Kallas Remarks by Steve Kallas
It would be so easy to correct. Virtually all the complainers, the whiners, and especially the teams with valid complaints (Hofstra two years ago, Syracuse last year, Dayton, among others, this year) could be satisfied while, essentially, still staying true to the NCAA tournament committee’s view.
The NCAA itself set the stage a few years back when they expanded the tournament to 65 teams. The “play-in” (the NCAA hates that word but it’s appropriate) game was an embarrassment then and it’s an embarrassment now. Two teams are identified as the two worst teams in the tournament and then play each other on, usually, a dead sports night to earn the right to get their heads kicked in against the best team in the tournament.
Here’s a much better, much more exciting solution: Go back to 64 teams and then pick the last four “bubble” teams that didn’t make the tournament. Have those four teams go on the road on Tuesday and play, respectively, the last four teams who made the tournament under the committee’s often incorrect view (understand, at that point, there will always be arguments and, often, mistakes made). The winners of those four games are then plugged into the 11 or 12 seed and play on Friday – one in each bracket.

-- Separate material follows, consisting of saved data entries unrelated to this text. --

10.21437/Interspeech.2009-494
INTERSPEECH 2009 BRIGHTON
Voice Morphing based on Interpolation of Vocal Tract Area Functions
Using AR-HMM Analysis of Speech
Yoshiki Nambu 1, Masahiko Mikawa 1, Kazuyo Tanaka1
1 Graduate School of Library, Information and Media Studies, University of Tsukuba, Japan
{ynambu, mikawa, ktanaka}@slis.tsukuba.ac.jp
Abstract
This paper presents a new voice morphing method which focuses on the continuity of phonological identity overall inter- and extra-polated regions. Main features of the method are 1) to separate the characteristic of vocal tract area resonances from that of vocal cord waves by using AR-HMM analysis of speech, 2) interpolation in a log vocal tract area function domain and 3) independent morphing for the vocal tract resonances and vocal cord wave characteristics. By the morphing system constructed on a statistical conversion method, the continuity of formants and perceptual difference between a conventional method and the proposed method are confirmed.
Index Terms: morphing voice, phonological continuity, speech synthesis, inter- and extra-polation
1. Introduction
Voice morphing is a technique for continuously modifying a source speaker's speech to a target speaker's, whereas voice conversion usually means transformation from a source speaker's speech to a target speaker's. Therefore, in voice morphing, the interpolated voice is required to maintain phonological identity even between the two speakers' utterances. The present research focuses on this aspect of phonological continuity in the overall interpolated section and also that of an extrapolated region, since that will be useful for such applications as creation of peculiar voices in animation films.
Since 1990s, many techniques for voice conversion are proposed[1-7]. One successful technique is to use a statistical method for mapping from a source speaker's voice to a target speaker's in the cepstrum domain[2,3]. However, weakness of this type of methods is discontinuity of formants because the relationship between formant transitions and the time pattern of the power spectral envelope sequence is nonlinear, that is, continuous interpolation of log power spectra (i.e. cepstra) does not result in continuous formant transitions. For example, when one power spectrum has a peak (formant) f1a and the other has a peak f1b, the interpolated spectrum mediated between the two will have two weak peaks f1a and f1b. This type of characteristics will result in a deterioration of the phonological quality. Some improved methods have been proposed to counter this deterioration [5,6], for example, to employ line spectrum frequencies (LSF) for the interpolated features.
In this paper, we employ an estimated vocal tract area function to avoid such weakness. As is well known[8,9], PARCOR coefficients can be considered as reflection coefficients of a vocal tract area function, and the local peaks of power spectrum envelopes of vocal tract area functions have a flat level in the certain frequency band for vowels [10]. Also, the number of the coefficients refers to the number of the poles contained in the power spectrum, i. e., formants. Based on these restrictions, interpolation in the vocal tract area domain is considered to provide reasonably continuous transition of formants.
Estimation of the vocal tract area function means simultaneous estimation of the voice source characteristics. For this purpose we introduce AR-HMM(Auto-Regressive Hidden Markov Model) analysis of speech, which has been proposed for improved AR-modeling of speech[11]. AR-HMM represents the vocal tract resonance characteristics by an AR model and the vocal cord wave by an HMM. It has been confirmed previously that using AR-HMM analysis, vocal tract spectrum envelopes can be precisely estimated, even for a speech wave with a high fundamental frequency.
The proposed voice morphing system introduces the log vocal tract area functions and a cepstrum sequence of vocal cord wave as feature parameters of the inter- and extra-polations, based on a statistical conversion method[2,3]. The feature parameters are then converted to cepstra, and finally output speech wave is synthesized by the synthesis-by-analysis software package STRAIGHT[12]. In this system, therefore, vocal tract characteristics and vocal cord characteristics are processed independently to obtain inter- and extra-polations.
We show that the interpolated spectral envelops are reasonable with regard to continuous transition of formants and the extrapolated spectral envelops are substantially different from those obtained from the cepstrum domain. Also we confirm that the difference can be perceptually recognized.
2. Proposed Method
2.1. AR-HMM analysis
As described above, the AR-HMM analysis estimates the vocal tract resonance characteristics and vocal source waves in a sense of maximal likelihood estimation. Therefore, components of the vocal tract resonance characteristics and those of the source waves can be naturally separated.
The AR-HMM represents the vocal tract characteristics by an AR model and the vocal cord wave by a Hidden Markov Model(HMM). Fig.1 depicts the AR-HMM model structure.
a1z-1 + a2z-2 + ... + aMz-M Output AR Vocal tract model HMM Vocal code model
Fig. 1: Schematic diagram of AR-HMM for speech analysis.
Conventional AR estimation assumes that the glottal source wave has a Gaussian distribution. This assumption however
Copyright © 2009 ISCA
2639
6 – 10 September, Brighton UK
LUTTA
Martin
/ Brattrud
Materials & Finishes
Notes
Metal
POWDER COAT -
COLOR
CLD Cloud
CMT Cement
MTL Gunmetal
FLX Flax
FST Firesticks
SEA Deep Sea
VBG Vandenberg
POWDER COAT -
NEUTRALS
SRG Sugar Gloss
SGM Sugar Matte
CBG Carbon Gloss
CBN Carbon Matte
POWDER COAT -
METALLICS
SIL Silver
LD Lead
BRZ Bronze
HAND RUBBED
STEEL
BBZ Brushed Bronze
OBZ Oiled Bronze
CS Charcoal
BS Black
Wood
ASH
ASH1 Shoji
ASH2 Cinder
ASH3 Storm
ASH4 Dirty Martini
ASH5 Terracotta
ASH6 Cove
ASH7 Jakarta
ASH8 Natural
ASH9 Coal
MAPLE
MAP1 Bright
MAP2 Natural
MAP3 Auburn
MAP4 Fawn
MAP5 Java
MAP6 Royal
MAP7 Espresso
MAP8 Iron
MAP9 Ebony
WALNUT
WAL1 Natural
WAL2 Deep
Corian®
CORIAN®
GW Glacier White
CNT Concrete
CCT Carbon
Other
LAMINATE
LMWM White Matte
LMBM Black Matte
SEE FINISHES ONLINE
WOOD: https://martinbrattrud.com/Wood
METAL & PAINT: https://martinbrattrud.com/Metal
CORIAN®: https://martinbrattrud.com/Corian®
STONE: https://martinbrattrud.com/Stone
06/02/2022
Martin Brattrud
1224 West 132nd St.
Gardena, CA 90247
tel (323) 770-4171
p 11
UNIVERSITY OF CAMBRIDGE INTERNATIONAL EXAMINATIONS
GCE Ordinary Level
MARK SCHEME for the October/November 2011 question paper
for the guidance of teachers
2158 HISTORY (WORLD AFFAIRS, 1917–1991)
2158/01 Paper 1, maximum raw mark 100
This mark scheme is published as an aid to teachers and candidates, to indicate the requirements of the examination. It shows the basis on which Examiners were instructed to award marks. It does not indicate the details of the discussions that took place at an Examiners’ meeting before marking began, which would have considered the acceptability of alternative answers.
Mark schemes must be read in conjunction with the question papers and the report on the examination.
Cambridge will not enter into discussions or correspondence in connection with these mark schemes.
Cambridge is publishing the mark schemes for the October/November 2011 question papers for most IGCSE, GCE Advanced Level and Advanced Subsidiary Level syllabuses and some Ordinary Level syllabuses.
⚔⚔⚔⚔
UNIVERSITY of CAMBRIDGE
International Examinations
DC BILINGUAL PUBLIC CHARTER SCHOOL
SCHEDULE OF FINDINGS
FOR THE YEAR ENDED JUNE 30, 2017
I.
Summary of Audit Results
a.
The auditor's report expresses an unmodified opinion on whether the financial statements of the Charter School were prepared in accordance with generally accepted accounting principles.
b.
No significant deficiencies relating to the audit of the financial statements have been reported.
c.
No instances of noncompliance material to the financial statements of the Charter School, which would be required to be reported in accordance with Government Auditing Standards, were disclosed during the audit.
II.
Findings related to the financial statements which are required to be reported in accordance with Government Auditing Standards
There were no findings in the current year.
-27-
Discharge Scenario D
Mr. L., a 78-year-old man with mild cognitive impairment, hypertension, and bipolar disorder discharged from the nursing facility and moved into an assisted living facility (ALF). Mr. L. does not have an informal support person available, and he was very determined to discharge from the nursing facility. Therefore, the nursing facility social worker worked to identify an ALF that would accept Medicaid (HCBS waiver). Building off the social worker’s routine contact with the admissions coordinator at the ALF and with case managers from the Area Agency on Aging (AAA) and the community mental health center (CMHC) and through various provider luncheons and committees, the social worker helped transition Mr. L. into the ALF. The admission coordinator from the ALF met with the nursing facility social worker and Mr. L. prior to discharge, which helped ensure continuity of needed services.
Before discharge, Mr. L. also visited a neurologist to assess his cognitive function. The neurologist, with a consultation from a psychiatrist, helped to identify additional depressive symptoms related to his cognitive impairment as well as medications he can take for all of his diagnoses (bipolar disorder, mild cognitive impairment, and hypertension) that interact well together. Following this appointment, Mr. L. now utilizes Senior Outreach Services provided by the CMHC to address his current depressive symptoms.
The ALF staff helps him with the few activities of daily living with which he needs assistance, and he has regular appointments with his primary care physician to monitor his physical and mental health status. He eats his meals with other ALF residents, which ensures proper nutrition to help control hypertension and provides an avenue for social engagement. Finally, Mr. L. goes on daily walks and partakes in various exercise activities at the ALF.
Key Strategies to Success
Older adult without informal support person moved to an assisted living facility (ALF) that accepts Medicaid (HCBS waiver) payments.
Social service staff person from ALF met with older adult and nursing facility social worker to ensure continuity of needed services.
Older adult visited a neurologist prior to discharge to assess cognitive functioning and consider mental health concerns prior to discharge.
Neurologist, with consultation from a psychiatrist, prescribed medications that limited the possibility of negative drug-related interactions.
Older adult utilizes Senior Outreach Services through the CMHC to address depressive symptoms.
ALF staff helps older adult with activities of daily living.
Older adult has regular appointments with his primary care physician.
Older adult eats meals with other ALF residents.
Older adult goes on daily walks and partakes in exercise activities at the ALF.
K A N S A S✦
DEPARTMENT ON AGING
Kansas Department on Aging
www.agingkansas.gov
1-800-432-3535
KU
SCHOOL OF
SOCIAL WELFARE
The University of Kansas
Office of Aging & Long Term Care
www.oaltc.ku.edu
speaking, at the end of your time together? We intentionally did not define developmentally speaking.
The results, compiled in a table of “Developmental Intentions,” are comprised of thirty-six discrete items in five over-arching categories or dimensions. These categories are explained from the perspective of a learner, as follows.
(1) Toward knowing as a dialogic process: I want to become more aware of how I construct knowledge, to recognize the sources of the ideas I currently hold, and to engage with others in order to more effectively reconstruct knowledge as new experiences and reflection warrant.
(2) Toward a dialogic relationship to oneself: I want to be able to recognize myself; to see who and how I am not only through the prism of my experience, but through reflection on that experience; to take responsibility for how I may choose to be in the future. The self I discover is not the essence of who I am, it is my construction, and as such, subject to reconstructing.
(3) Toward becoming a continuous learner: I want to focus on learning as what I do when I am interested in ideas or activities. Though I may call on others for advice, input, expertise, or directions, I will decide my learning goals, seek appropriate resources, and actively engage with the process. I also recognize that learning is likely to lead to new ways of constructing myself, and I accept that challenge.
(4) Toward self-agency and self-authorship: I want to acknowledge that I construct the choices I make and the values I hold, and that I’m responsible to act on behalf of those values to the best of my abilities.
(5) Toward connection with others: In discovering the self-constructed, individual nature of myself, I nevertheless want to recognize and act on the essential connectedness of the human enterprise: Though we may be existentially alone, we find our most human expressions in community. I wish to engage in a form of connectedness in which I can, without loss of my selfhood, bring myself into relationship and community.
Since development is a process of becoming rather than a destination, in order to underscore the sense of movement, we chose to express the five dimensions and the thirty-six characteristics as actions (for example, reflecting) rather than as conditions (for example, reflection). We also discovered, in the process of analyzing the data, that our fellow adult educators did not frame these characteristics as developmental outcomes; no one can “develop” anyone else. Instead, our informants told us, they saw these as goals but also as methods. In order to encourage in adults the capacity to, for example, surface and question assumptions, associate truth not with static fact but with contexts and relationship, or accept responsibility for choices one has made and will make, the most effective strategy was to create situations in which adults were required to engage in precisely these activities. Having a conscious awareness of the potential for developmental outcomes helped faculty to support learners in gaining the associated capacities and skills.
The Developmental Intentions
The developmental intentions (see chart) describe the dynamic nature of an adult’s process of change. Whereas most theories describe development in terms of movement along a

It’s so simple that it will probably never happen (feel free to send this to an NCAA committee member). But here’s how it would have worked this year, for example: Villanova, as a 12 seed, was obviously the 65th team selected, so they would not have been selected in a field of 64. The bottom four who did make it (at-large bids, of course) were Baylor, Kentucky, St. Joseph’s and Kansas State, all 11 seeds.
While you can argue about the four left out, I’ll choose three with pretty good cases (Villanova would already be in as the 65th team selected by the committee). I’ll choose Dayton (beat 3 seed Louisville at Louisville, 4 seed Pitt, had some injuries), Virginia Tech (even though he was right, Seth Greenberg might have talked his way out of the tournament after a tough loss to #1 North Carolina by 2, also lost to Clemson by 1, won 19 games, 9-7 in the ACC and when was the last time the ACC Coach of the Year didn’t make the tourney (rhetorical question)?) and my personal favorite, the recipients of this year’s Hofstra Award, Arizona State (beat Arizona – who made the tourney – twice, better in-conference record than Arizona, beat TWO 3 seeds, Xavier and Stanford).
The prize for being selected is a home game (and for the four teams that didn’t make it, they would have to go on the road (as they should) and win their way into the tournament). So, depending on the geography (or the attractiveness of the match-ups) you would have four meaningful games (as opposed to one play-in game between #64 and #65), four sell-outs and four games that people would want to watch on Tuesday. ESPN could show them at 6, 8, 10 and 12 Eastern or something like that.
This year, I’d have Villanova play St. Joe’s (if you know anything about basketball in Philly, you know what this means), Virginia Tech could go down to Lexington, Arizona State could play Baylor and Dayton could play Kansas State. Great match-ups, meaningful games, sell-outs, what more could you ask for?
Why hasn’t this already happened? Well, I just don’t think anyone has focused on it as a possible solution. A 96- or 128-team tournament is absurd and more play-in games for the worst teams in the tournament have no juice except for the teams playing in them.
But wouldn’t the 69th and 70th team be upset? You bet they would be, but simply announce, when this is put into play, that the tournament selection committee, which knows it has a difficult job at the bottom end, is doing this to give the best four teams not selected in the top 64 a chance to make the tournament. If you, as a Division I basketball program, aren’t good enough to be picked for the top 33 at-large spots (31 automatic bids) AND aren’t good enough to make the next four (even if you’re hurt by that omission), you need to improve your program. Get the word out early, tell the coaches why you’re doing this and even they might understand and limit the whining. And, if you’re lucky enough to make the next four, shut up and go on the road and win a game. This four-team “buffer” zone, in this writer’s opinion, is the best solution for the NCAA.
Good luck to all in this year’s tournament but, remember that there’s an easy solution to correct this annual mess (and if anyone thinks it isn’t a mess, at the bottom end, every year, they’re just kidding themselves).